Integration with numpy

import numpy
cursor.execute("select * from book")

result: numpy.ndarray = cursor.fetch_numpy_array()
print(result)
>> [['One Hundred Years of Solitude' 'Gabriel García Márquez']
>>  ['A Brief History of Time' 'Stephen Hawking']]

Query using functions

cursor.execute("SELECT CURRENT_TIMESTAMP")
print(cursor.fetchone())
>> [datetime.datetime(2020, 10, 26, 23, 3, 54, 756497, tzinfo=datetime.timezone.utc)]

Connection Parameters

Name

Type

Description

Default Value

Required

access_key_id

str

The access key for the IAM role or IAM user configured for IAM database authentication

None

No

allow_db_user_override

bool

True specifies the driver uses the DbUser value from the SAML assertion while False indicates the value in the DbUser connection parameter is used

FALSE

No

app_name

str

The name of the IdP application used for authentication

None

No

auth_profile

str

The name of an Amazon Redshift Authentication profile having connection properties as JSON. See the RedshiftProperty class to learn how connection parameters should be named.

None

No

auto_create

bool

Indicates whether the user should be created if they do not exist

FALSE

No

client_id

str

The client id from Azure IdP

None

No

client_secret

str

The client secret from Azure IdP

None

No

cluster_identifier

str

The cluster identifier of the Amazon Redshift Cluster

None

No

credentials_provider

str

The IdP that will be used for authenticating with Amazon Redshift.
┄┄┄┄┄┄┄┄┄┄┄┄┄┄┄┄┄┄┄┄
(Required work)
A. Decide whether each statement agrees with the Redshift connector excerpt, answering yes or no and quoting the words of the excerpt that settle it: (i) the auto_create parameter defaults to True; (ii) client_secret holds the client secret from Azure IdP; (iii) the numpy example selects every column from the book table.
B. Carry on the Redshift connector excerpt from the point at which it stops.
The items have no role in this exercise.

(Supplied information)
┄┄┄┄┄┄┄┄┄┄┄┄┄┄┄┄┄┄┄┄
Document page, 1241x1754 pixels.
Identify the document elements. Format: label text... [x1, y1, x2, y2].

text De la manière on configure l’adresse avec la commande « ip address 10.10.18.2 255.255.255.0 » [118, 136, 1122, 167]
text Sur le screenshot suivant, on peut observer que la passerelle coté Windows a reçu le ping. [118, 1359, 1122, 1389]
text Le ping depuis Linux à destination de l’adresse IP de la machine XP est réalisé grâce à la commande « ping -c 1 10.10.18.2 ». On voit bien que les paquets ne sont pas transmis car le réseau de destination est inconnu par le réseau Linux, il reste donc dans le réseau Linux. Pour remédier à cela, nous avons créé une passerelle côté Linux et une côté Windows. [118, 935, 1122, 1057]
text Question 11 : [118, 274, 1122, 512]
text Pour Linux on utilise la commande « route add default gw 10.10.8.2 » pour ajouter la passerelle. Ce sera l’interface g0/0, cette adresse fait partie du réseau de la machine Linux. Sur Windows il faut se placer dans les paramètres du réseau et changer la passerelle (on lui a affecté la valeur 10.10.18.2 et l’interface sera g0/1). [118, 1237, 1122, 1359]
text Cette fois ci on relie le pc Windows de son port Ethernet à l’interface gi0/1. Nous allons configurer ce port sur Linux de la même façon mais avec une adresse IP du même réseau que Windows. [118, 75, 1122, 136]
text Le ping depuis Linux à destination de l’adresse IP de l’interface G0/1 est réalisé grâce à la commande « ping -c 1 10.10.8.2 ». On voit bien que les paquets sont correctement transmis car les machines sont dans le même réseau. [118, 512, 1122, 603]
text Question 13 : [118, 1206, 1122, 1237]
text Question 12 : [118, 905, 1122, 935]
┄┄┄┄┄┄┄┄┄┄┄┄┄┄┄┄┄┄┄┄
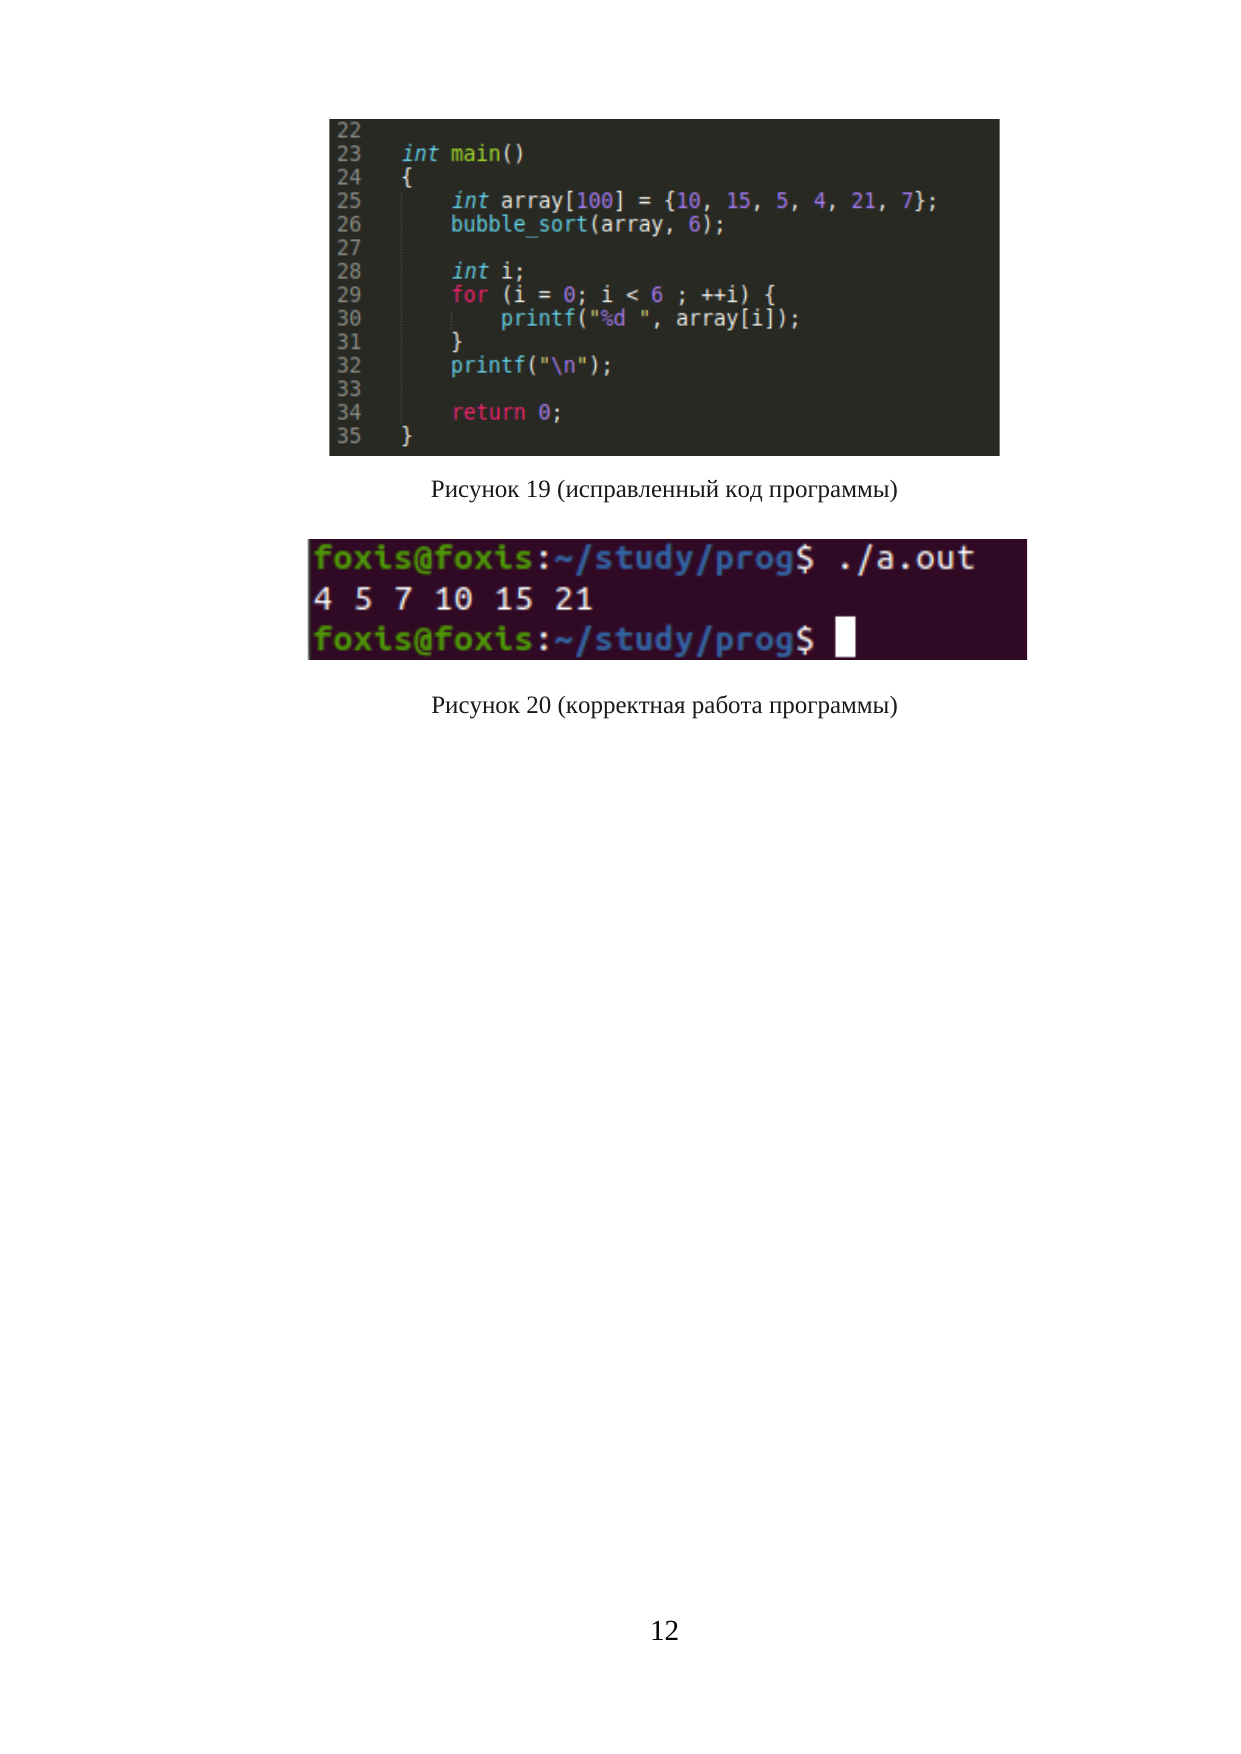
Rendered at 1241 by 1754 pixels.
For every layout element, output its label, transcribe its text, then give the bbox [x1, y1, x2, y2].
┄┄┄┄┄┄┄┄┄┄┄┄┄┄┄┄┄┄┄┄
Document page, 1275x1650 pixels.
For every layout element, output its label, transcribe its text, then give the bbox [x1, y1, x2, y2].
┄┄┄┄┄┄┄┄┄┄┄┄┄┄┄┄┄┄┄┄
(Answers for the exercise)
A.
(i) No: "FALSE"
(ii) Yes: "The client secret from Azure IdP"
(iii) Yes: "select * from book"

B.
None

No

database

str

The name of the database to connect to

None

No

database_metadata_current_db_only

bool

Indicates if application supports multi-database datashare catalogs. Default value of True indicates application does not support multi-database datashare catalogs for backwards compatibility

TRUE

No

db_groups

list

A comma-separated list of existing database group names that the DbUser joins for the current session

None

No

db_user

str

The user ID to use with Amazon Redshift

None

No

endpoint_url

str

The Amazon Redshift endpoint url. This option is only used by AWS internal teams.

None

No

group_federation

bool

Use the IdP Groups in the Redshift. Default value False.

False

No

host

str

The hostname of Amazon Redshift cluster

None

No

iam

bool

If IAM Authentication is enabled

FALSE

No

iam_disable_cache

bool

This option specifies whether the IAM credentials are cached. By default the IAM credentials are cached. This improves performance when requests to the API gateway are throttled.

FALSE

No

identity_namespace

str

The identity namespace to be used for the IdC browser auth plugin and IdP token auth plugin. It is an optional value if there is only one IdC instance existing or if default identity namespace is set on the cluster - else it is required.

None

No

idp_response_timeout

int

The timeout for retrieving SAML assertion from IdP

120

No

idp_tenant

str

The IdP tenant

None

No

listen_port

int

The listen port IdP will send the SAML assertion to

7890

No

login_to_rp

str

Only for AdfsCredentialsProvider. Used to specify the loginToRp when performing IdpInitiatedSignOn as apart of form based authentication.

urn:amazon:webservices

No

login_url

str

The SSO Url for the IdP

None

No

max_prepared_statements

int

The maximum number of prepared statements that can be open at once

1000

No

numeric_to_float

bool

Specifies if NUMERIC datatype values will be converted from decimal.Decimal to float. By default NUMERIC values are received as decimal.Decimal. Enabling this option is not recommended for use cases which prefer the most precision as results may be rounded. Please reference the Python docs on decimal.Decimal to see the tradeoffs between decimal.Decimal and float before enabling this option.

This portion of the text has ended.